» **TASK REQUIREMENTS**
In the entries that follow, find the line containing "Source of Funding: None."; from there, copy every line exactly through the line containing "Bartralot R, García-Patos".

Records from a collection:
• • • • •
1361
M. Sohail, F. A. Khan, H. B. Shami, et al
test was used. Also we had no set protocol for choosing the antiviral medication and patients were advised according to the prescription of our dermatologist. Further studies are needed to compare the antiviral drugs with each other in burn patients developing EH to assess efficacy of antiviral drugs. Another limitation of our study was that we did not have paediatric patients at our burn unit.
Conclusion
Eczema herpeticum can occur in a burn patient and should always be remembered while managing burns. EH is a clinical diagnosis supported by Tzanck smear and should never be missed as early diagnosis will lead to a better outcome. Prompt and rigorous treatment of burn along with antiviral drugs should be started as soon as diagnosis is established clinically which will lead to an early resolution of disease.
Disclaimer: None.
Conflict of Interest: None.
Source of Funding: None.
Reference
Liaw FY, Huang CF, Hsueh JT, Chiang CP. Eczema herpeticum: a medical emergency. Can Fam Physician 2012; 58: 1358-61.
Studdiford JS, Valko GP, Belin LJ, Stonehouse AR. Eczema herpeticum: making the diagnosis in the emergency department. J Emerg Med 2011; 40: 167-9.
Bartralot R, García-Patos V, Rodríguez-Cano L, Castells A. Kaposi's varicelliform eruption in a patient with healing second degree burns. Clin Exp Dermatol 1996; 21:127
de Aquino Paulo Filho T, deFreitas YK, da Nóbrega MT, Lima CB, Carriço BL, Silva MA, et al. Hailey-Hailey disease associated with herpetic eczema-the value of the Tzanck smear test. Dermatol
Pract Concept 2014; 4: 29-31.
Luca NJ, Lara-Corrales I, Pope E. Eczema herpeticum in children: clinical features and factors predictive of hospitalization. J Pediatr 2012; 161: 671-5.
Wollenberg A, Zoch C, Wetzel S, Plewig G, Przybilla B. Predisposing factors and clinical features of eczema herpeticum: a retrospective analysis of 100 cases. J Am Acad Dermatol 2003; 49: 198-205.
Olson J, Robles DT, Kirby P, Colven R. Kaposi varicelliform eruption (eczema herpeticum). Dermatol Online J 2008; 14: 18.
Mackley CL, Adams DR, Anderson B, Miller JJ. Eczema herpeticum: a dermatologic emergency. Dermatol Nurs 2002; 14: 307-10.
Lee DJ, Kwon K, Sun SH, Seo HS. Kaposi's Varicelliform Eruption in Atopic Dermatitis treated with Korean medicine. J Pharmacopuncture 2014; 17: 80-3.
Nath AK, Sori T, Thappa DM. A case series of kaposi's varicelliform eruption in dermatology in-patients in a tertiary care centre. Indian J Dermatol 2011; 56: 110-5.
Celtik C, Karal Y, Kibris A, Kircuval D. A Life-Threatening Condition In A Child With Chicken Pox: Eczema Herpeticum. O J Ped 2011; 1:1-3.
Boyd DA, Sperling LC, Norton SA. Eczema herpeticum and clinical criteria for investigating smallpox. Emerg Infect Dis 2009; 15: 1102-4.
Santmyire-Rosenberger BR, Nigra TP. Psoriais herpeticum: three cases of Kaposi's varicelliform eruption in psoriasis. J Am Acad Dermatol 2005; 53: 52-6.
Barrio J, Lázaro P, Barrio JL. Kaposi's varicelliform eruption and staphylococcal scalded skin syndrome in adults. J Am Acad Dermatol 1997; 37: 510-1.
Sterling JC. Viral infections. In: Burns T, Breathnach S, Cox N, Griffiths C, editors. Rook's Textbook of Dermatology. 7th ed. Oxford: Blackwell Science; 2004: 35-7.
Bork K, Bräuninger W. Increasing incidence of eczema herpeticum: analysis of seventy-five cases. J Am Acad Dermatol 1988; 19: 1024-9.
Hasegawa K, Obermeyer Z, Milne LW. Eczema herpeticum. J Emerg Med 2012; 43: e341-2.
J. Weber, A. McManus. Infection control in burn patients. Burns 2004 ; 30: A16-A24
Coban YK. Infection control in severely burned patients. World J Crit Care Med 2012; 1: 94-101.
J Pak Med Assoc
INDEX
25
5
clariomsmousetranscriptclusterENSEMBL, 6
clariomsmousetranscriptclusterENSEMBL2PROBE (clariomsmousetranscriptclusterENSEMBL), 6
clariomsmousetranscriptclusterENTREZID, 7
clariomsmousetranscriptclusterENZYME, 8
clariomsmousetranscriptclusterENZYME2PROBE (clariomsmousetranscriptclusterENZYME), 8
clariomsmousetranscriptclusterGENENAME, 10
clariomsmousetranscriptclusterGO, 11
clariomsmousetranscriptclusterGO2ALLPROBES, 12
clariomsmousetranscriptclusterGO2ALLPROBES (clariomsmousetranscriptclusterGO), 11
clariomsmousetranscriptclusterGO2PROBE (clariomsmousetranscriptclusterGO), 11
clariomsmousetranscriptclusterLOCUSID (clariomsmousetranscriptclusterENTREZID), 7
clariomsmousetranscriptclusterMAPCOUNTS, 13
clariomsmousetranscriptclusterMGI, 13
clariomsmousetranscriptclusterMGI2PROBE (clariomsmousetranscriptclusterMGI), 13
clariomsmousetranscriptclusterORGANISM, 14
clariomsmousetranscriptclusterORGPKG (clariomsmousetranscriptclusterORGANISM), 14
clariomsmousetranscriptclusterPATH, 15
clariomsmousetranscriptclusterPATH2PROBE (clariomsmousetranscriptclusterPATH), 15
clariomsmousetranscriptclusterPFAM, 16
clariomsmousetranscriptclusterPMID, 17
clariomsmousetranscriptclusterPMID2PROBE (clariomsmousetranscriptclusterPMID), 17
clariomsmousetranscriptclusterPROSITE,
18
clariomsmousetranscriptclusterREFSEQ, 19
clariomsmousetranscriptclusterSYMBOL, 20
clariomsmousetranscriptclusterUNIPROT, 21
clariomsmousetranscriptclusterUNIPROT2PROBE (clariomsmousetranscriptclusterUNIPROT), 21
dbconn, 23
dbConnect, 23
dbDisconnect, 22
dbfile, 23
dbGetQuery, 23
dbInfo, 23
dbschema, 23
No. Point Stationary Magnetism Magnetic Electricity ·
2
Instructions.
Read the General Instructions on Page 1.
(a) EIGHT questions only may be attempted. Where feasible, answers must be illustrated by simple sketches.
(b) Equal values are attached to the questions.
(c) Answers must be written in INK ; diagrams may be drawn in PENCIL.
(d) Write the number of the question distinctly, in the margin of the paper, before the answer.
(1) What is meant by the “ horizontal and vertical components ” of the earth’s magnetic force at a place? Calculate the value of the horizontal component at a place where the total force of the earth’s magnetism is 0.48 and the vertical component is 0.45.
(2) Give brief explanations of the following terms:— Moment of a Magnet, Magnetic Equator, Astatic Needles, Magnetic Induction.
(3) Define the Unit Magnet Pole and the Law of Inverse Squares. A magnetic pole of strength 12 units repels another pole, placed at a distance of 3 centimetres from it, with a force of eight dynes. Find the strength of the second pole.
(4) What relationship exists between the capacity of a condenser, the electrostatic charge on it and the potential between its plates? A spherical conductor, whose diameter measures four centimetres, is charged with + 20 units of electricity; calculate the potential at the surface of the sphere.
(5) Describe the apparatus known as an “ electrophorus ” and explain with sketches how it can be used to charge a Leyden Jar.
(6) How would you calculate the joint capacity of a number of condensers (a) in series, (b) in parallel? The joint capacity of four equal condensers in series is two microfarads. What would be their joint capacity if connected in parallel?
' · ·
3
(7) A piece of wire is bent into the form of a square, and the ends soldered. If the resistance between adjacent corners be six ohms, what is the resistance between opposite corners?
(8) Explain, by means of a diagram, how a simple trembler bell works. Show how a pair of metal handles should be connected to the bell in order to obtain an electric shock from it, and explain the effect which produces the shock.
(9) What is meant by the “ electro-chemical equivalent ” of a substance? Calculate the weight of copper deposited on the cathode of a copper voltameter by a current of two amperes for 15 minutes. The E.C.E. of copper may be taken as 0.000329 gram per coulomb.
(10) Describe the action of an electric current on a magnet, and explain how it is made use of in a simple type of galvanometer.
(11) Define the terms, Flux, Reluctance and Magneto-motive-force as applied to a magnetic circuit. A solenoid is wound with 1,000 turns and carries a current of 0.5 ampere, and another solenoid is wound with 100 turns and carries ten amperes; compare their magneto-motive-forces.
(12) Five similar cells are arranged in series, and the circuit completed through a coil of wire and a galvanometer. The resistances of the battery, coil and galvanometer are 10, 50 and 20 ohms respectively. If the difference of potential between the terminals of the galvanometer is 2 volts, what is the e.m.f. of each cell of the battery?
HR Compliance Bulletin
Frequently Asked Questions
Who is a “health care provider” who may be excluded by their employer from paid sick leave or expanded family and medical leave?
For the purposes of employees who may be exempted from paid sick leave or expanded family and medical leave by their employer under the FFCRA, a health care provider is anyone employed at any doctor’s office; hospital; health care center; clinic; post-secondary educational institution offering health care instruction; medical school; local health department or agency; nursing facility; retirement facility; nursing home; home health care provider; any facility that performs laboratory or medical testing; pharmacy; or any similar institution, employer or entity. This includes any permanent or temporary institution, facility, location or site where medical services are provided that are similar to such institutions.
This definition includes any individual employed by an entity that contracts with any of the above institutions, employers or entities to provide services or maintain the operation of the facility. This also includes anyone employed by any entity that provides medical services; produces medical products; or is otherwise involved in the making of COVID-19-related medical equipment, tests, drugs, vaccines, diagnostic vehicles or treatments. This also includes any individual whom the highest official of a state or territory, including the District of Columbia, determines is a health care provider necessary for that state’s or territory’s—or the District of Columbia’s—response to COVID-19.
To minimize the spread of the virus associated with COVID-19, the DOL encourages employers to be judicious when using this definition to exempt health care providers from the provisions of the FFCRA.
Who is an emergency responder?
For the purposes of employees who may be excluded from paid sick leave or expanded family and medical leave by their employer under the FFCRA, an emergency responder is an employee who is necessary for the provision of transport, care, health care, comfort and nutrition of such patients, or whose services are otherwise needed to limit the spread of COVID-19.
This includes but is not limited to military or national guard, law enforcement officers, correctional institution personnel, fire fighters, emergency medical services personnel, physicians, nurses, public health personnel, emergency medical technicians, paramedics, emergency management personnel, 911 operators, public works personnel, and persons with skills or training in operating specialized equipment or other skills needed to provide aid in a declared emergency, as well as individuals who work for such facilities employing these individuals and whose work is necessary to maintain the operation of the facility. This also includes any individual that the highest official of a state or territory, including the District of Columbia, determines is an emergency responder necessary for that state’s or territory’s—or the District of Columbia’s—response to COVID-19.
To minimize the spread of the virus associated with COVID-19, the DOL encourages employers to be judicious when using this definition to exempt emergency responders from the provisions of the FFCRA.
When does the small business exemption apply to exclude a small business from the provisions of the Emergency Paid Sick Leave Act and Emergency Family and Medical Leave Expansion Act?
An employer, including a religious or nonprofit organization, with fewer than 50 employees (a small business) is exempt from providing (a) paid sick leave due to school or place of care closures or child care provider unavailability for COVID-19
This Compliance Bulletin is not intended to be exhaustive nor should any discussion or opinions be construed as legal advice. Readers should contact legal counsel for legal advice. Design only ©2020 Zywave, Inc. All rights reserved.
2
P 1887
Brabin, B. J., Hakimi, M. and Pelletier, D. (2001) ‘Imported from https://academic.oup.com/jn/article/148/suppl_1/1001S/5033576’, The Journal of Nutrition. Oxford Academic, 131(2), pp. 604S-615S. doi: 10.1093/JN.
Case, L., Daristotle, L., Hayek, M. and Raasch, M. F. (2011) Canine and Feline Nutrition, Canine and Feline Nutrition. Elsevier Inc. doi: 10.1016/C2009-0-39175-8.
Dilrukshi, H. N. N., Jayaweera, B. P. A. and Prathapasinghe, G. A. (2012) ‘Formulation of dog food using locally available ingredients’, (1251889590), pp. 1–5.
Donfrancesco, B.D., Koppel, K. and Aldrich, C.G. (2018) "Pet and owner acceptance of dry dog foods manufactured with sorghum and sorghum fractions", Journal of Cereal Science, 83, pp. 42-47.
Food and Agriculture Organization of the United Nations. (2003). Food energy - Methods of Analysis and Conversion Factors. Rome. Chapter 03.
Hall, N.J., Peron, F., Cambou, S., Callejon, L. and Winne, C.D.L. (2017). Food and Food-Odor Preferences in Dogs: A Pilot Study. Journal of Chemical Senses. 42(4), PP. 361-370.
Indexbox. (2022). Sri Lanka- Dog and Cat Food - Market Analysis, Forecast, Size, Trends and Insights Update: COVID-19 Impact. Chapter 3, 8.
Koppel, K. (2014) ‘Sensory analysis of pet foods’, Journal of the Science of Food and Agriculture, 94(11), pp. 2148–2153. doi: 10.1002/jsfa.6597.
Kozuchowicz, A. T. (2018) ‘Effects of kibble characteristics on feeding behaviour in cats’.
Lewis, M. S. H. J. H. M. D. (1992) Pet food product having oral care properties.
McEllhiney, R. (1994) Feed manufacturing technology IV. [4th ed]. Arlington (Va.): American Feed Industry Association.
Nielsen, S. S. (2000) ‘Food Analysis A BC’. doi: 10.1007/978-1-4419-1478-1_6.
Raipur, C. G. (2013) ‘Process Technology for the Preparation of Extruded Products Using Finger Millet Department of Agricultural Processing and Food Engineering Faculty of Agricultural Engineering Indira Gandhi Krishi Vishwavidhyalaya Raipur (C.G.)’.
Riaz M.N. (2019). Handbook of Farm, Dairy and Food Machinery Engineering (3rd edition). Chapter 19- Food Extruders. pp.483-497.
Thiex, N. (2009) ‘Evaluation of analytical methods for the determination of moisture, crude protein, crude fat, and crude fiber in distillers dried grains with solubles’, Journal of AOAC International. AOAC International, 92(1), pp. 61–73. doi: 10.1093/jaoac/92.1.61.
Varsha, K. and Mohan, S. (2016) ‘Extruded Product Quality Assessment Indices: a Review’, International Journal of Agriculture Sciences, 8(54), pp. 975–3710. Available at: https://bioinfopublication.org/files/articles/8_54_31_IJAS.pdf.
• • • • •
» **ANSWER SECTION**
Source of Funding: None.
Reference
Liaw FY, Huang CF, Hsueh JT, Chiang CP. Eczema herpeticum: a medical emergency. Can Fam Physician 2012; 58: 1358-61.
Studdiford JS, Valko GP, Belin LJ, Stonehouse AR. Eczema herpeticum: making the diagnosis in the emergency department. J Emerg Med 2011; 40: 167-9.
Bartralot R, García-Patos V, Rodríguez-Cano L, Castells A. Kaposi's varicelliform eruption in a patient with healing second degree burns. Clin Exp Dermatol 1996; 21:127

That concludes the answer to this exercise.